Los más de 1.400 accionistas indígenas de Huna Totem esperan que el muelle Wilderness Landing, que comenzó a construirse hace más de dos años, reactive la economía de esta comunidad que iniciaron unos pocos comerciantes de pieles a finales del siglo XIX.

Esta corporación es una de las “reclamaciones de nativos” autorizadas por una ley estadounidense de 1971, que les adjudicó más de 23.000 acres (9.315 hectáreas) de tierra y dinero en efectivo.

Icy Strait Point, cuya historia está también vinculada con la antigua Hoonah Packing Company, una empresa conservera de salmón establecida en 1912, recibió así a los pasajeros del “Encore” que estrenaron el muelle con meses de retraso.

En medio de la bruma y con el sonido de las voces de los trabajadores de la nueva terminal que ayudaron a atracar el crucero, terminó la larga sequía turística sufrida por Icy Strait Point.

Poco a poco desembarcaron los pasajeros, todos vacunados y con las pruebas negativas del patógeno que les tomaron antes de zarpar de Seattle el sábado pasado.

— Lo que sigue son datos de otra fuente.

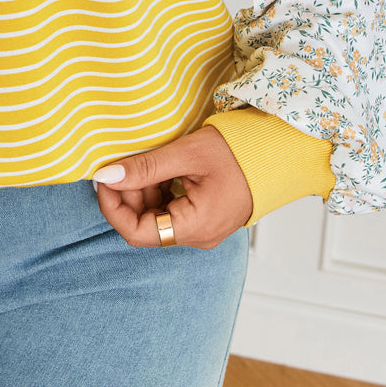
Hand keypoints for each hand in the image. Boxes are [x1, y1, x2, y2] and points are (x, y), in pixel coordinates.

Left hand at [92, 126, 252, 248]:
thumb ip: (144, 168)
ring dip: (144, 191)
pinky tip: (162, 169)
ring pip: (156, 217)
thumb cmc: (241, 150)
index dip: (112, 206)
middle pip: (145, 225)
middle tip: (126, 163)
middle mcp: (199, 236)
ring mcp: (203, 229)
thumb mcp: (186, 154)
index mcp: (195, 227)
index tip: (104, 178)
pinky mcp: (206, 218)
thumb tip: (106, 177)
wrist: (281, 150)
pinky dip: (159, 191)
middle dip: (129, 194)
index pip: (136, 232)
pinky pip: (172, 211)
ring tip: (149, 162)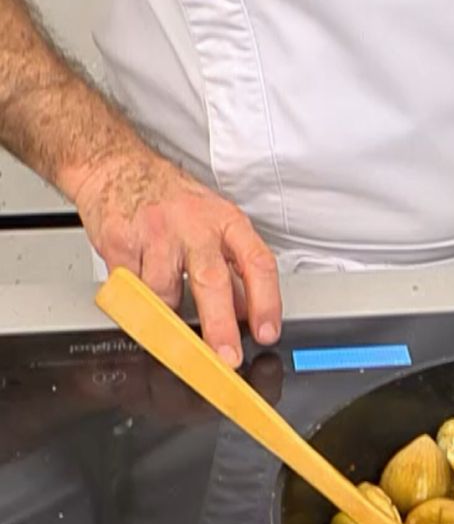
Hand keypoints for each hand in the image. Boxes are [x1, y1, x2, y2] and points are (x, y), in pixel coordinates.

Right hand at [69, 146, 280, 367]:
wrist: (115, 166)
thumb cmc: (172, 199)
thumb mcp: (216, 223)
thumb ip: (234, 268)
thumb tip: (248, 314)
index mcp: (227, 221)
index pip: (257, 263)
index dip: (266, 302)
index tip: (267, 333)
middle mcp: (194, 225)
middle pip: (211, 282)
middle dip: (220, 327)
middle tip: (225, 357)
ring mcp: (155, 232)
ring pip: (164, 292)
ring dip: (167, 310)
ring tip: (166, 297)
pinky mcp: (120, 240)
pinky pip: (131, 288)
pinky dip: (136, 296)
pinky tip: (139, 278)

Este pueblo de Alaska mantiene aún la precaución de usar mascarilla obligatoriamente en los sitios cerrados, que son los menos en esta inmensidad de pinos en la costa del Pacífico del Norte.

TIROLINAS LA GRAN ATRACCIÓN

Una de las mayores atracciones de Icy Strait Point son las seis tirolinas de la famosa ZipRider, la “más grande del mundo” con 5.330 pies (unos 1.620 metros) de largo, que descienden a toda velocidad desde la cima de la montaña Hoonah.

Esta prueba de adrenalina estuvo llena de turistas pese a las ráfagas de fuerte viento que de vez en cuando obligaban a detener el descenso.

El martirio para los menos valientes comenzó con la subida en autobús a la cima de la montaña Hoonah, a unos 400 metros (1.300 pies), un viaje de unos 45 minutos.

Ya en la cumbre no hay lugar para arrepentimientos y solo queda resignarse y amarrarse a un arnés para caer a velocidades superiores a 60 millas por hora (unos 96 kilómetros por hora) con una vista impresionante de los pinos, el océano y el crucero.